Ach was, nix da, sagen jetzt die Hühnerfachleute, man muß einfach einmal am Tag die frischen Eier unter der Glucke hervorholen, dann gibt es keine Küken (die würde es ja eh nicht geben, siehe oben), und wir ham was zu essen. Jahahaaa, so sagen die das. Als wäre es das Selbstverständlichste von der Welt: Rein in den Stall, Glucke anheben, Eier hervorholen und einsammeln. Ja, nee, is klar.

Ich meine, hallo? Bin ich lebensmüde? Ich weiß ja nicht, was normale Leute so für Hennen haben, die Glucke hier jedenfalls bekommt schon Schlitzaugen, wenn ich nur den Stall betrete. Ach, was sage ich, ich muß nur daran denken, Richtung Stall zu gehen, dann fängt sie schon an, Todesblitze aus den verengten Augen Richtung Stalltür zu schleudern.
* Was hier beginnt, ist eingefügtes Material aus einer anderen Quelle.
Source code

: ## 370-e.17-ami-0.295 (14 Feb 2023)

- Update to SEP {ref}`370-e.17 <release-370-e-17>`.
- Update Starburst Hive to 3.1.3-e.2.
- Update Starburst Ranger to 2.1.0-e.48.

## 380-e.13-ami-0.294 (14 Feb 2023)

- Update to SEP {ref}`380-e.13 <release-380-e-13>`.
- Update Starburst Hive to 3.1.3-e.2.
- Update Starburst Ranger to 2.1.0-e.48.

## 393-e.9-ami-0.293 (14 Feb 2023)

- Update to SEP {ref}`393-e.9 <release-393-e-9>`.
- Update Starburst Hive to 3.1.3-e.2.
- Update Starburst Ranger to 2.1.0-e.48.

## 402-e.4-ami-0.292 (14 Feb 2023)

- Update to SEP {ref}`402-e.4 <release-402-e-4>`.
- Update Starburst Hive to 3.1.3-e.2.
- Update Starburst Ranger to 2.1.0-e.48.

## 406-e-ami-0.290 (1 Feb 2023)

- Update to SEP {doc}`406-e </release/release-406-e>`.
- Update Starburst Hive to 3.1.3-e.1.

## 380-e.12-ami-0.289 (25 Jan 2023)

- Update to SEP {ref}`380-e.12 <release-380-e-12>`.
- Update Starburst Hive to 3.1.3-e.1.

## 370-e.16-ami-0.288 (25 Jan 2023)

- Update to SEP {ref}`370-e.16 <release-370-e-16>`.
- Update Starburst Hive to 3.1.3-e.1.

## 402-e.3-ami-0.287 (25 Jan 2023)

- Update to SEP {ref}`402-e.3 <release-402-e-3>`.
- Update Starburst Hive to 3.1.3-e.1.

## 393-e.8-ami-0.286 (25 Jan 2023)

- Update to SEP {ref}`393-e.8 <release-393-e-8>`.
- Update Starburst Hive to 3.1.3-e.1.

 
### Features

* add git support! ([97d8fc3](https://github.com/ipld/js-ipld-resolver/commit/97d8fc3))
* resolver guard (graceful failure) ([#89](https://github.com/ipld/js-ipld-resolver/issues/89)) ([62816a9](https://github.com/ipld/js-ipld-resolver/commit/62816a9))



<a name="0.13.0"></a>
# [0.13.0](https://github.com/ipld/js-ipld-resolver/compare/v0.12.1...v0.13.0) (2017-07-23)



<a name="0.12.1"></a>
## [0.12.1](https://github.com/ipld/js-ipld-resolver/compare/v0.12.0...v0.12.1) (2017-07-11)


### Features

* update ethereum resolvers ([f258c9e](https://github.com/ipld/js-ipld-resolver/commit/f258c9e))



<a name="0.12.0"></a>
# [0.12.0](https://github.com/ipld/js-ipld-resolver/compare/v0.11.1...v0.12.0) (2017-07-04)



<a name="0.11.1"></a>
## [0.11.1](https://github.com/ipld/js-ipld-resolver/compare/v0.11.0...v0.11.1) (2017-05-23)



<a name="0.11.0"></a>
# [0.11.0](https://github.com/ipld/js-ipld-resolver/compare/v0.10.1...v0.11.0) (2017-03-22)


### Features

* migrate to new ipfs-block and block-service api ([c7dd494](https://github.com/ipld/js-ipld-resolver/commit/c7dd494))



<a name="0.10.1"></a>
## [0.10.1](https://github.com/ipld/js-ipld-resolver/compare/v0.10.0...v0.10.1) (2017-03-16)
Wenn ich es dann wage, in die Nähe ihres Nestes zu kommen, wenn ich gar so unvernünftig bin, eine Hand nach dem Nest auszustrecken, Gott behüte!, dann belegt sie mich mit allerlei Schimpfwörtern, um alsbald wie durchgedreht zuzuhacken, als ginge es um ihr Leben. (Gehts ja auch irgendwie, aber naja.)

Sie kreischt und brüllt das halbe Dorf zusammen, hackt und plustert die Flügel und macht insgesamt einen etwas unfreundlichen Eindruck, um es mal vorsichtig zu fromulieren. Und nachdem ich nun also nicht vorhabe, mich einer dämlichen gluckenden Henne selber zum Fraß vorzuwerfen und Leib und Leben aufs Spiel zu setzen, breche ich das Unternehmen lieber ab. Ja, das Huhn hat ein Grundrecht auf freie Meinungsäußerung, aber ich habe auch ein Grundrecht, das auf körperliche Unversehrtheit nämlich. Wir führen diese Diskussion ja nicht zum ersten Mal.

Bleibt sie halt da sitzen. Gibts halt keine Frühstückseier. Spätestens in ein paar WochenMonatenJahren wird sie begreifen, dass man unbefruchtete Eier nicht ausbrüten kann und dann wird sie aufsteigen von den bis dahin 372 Eiern unter ihr, und dann wird alles wieder wie früher sein. So sei es, und so bleibe es, bis in Ewigkeit. Amen.

Ein Kommentar zu “Dies und das.”

  1. Ich nehme lange Rosenhandschuhe für die Glucken! Aber es geht wirklich nur zu zweit:
    Handschuhe an, Glucke von oben nehmen gegen blödes Geflatter
    Das Huhn verbeißt sich in den Handschuh, während die Hilfsperson die Eier einsammelt. Bingo!
    Währenddessen hackt Hahn Carl-Gustaf natürlich einem von uns in den Hintern. Aber irgendwas ist ja immer.